- [Texto de apoio]:
Um novo resgate bancário?
A solidez da banca constituirá um dos principais riscos macroeconómicos e orçamentais em 2021 e o risco de insuficiência de capital nos bancos não deve ser menosprezado.
Foi há dias que o Conselho de Finanças Públicas (CFP) pôs o dedo na ferida. Segundo o CFP, as moratórias de crédito impostas pelo Governo à banca poderão “[implicar] perdas para o sistema financeiro Português e obrigar à intervenção do Estado através de apoios financeiros”. A conclusão não me surpreende, ou não tivesse sido este o assunto (e a conclusão) do meu artigo da semana passada aqui no ECO (“Uma bomba relógio?”).
Como é referido pelo CFP, o risco orçamental que decorre das moratórias de crédito existe mesmo, não é académico, e não está de forma alguma salvaguardado na proposta de Orçamento do Estado para 2021. De resto, não são apenas as moratórias de crédito que ameaçam o balanço dos bancos (e do Estado) em 2021; são também as linhas de crédito com garantia pública, nas quais, não existindo garantia estatal sobre a totalidade do crédito concedido, os bancos (e o Estado) também terão capital em risco.
Sobre tudo isto, também esta semana, numa conferência dedicada à “Banca do Futuro”, os presidentes executivos dos principais bancos portugueses desvendaram sem grandes pruridos os riscos de malparado que vislumbram no horizonte. Um deles, o presidente executivo do Santander, afirmou que “na Europa arriscamo-nos a viver uma década de moratórias”, adiantando o próprio que se tivesse 30 anos estaria muito preocupado com a situação.

- [Conjunto de exercícios]:
(a) No texto sobre o resgate bancário, que entidade alertou que as moratórias de crédito poderão obrigar à intervenção do Estado?
(b) Transcreva do texto sobre o resgate bancário o trecho entre "Sobre tudo isto, também" e "com a situação.", inclusive.

- [Registos de dados]:

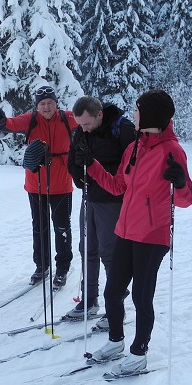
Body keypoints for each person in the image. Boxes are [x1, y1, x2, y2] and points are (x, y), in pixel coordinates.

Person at [75, 89, 192, 375]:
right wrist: (91, 165)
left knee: (141, 297)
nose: (134, 115)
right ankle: (116, 341)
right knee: (113, 291)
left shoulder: (172, 151)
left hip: (153, 236)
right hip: (126, 230)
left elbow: (185, 199)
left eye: (138, 110)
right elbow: (119, 186)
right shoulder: (135, 147)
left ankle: (139, 354)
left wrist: (179, 182)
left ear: (150, 115)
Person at [0, 85, 78, 289]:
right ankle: (42, 266)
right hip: (36, 183)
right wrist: (1, 120)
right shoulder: (31, 119)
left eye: (50, 103)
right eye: (42, 104)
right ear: (37, 106)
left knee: (62, 228)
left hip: (62, 183)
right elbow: (10, 124)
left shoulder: (67, 117)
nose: (46, 107)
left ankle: (63, 268)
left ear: (57, 103)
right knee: (39, 227)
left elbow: (88, 116)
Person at [66, 97, 136, 320]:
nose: (83, 128)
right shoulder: (81, 130)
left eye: (86, 124)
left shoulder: (122, 129)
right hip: (90, 197)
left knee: (110, 253)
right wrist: (78, 173)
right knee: (87, 249)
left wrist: (95, 165)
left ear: (99, 114)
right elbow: (72, 156)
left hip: (114, 201)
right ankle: (89, 299)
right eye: (80, 124)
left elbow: (132, 166)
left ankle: (115, 307)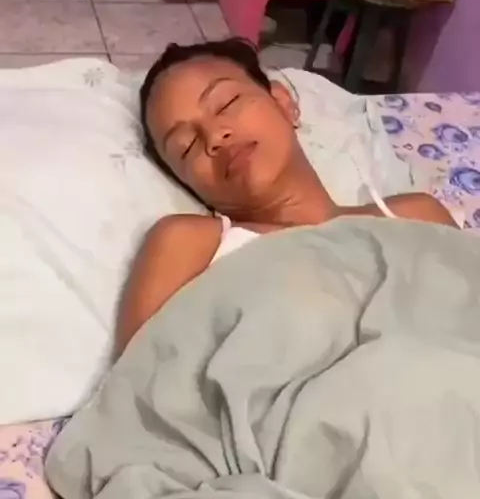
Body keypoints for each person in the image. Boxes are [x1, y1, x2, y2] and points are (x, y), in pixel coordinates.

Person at [115, 38, 457, 356]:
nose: (215, 136)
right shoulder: (191, 243)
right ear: (185, 182)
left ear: (283, 103)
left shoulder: (415, 216)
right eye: (186, 146)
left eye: (227, 103)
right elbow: (135, 385)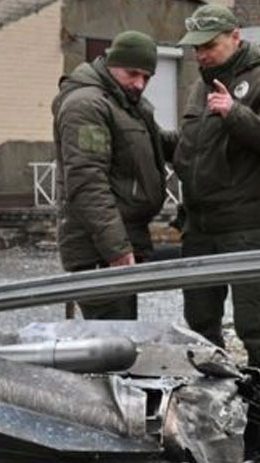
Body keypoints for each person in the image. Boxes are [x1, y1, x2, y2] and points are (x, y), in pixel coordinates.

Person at [174, 5, 260, 376]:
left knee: (254, 325)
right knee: (199, 327)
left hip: (246, 226)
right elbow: (194, 147)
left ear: (235, 36)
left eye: (209, 46)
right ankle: (214, 407)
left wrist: (235, 112)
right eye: (195, 48)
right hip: (200, 226)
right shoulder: (201, 84)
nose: (201, 55)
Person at [52, 31, 177, 319]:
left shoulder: (125, 103)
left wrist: (208, 135)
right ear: (111, 63)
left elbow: (159, 143)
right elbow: (87, 182)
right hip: (98, 252)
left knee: (121, 339)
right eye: (132, 73)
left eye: (147, 77)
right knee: (111, 341)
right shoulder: (87, 105)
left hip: (121, 243)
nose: (139, 84)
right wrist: (115, 249)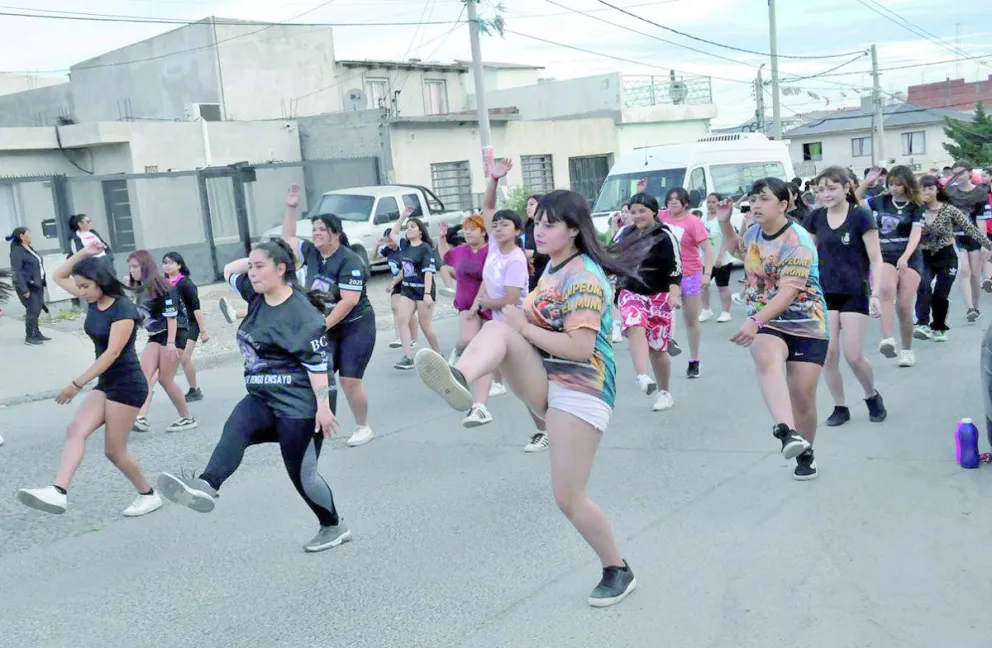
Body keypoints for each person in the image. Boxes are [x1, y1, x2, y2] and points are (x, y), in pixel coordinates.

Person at [412, 170, 640, 607]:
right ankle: (461, 378)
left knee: (568, 498)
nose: (539, 230)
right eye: (537, 222)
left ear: (574, 229)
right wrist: (517, 324)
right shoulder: (552, 268)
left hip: (582, 387)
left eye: (549, 223)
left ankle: (617, 568)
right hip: (548, 378)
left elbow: (579, 348)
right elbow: (487, 220)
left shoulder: (584, 278)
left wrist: (522, 324)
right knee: (502, 330)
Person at [157, 240, 350, 553]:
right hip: (263, 397)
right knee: (237, 426)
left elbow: (318, 368)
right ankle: (207, 484)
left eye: (260, 266)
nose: (253, 272)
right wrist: (255, 260)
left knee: (303, 476)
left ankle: (333, 525)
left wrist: (324, 409)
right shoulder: (256, 294)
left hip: (301, 407)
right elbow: (228, 270)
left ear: (281, 269)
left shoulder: (302, 315)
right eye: (252, 265)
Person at [16, 243, 162, 517]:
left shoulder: (123, 309)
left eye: (85, 287)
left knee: (114, 451)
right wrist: (85, 252)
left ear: (100, 282)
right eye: (79, 287)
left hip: (128, 386)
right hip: (106, 384)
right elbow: (59, 276)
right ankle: (58, 491)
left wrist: (76, 383)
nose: (81, 292)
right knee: (75, 431)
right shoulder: (93, 299)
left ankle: (148, 494)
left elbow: (113, 352)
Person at [716, 178, 829, 481]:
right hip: (769, 321)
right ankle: (785, 431)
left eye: (763, 199)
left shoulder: (798, 241)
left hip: (807, 322)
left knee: (803, 397)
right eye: (753, 199)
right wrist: (725, 223)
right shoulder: (753, 232)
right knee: (766, 357)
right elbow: (739, 252)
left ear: (783, 205)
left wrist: (753, 321)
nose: (756, 205)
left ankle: (805, 452)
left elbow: (788, 291)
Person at [280, 184, 377, 448]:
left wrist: (321, 325)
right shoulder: (312, 252)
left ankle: (362, 425)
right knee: (317, 373)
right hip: (326, 326)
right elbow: (286, 239)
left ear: (335, 234)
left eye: (322, 229)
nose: (316, 234)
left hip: (355, 326)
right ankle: (317, 421)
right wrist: (291, 207)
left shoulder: (349, 261)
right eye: (314, 230)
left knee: (349, 379)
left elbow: (349, 301)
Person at [803, 166, 886, 427]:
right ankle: (840, 406)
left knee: (854, 355)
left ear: (847, 187)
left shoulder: (860, 216)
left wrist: (875, 294)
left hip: (854, 292)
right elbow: (806, 254)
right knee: (828, 354)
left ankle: (871, 395)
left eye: (832, 188)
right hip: (825, 293)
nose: (826, 194)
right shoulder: (815, 218)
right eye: (821, 189)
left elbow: (876, 258)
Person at [615, 192, 683, 411]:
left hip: (659, 295)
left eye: (642, 211)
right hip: (631, 291)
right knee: (635, 324)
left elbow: (675, 268)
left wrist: (674, 295)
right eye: (633, 211)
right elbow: (611, 257)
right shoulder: (626, 233)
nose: (637, 215)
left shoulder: (665, 235)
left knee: (657, 349)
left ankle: (664, 392)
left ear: (654, 211)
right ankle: (642, 376)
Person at [856, 166, 924, 367]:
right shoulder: (880, 201)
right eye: (891, 184)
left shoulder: (916, 206)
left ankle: (907, 350)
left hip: (910, 257)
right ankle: (888, 339)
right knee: (885, 290)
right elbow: (852, 202)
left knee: (904, 306)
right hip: (884, 255)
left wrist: (905, 256)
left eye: (898, 184)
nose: (893, 188)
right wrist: (867, 182)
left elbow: (916, 235)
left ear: (907, 184)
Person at [127, 250, 198, 433]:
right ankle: (141, 417)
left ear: (145, 266)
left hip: (174, 334)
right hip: (156, 334)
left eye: (135, 266)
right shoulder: (141, 289)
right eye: (130, 267)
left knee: (166, 379)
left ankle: (187, 417)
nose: (132, 270)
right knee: (144, 376)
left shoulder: (163, 286)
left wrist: (171, 343)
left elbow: (172, 317)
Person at [916, 175, 992, 342]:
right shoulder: (916, 209)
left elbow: (970, 229)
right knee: (923, 286)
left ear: (937, 190)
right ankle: (922, 323)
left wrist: (988, 245)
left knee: (940, 293)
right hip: (924, 256)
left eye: (930, 188)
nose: (927, 191)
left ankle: (939, 327)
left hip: (947, 255)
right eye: (923, 188)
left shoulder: (949, 209)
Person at [660, 187, 714, 378]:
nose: (673, 202)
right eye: (670, 199)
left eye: (677, 199)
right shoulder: (661, 217)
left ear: (685, 203)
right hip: (666, 275)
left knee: (690, 319)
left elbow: (708, 249)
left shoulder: (694, 223)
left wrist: (707, 274)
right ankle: (667, 343)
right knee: (662, 313)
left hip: (690, 275)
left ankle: (694, 359)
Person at [393, 216, 443, 370]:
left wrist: (427, 294)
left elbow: (428, 273)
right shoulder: (405, 246)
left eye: (412, 226)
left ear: (420, 231)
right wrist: (402, 216)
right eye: (407, 227)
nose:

- [Respostas aos exercícios]:
(a) O Conselho de Finanças Públicas (CFP).

(b)
Sobre tudo isto, também esta semana, numa conferência dedicada à “Banca do Futuro”, os presidentes executivos dos principais bancos portugueses desvendaram sem grandes pruridos os riscos de malparado que vislumbram no horizonte. Um deles, o presidente executivo do Santander, afirmou que “na Europa arriscamo-nos a viver uma década de moratórias”, adiantando o próprio que se tivesse 30 anos estaria muito preocupado com a situação.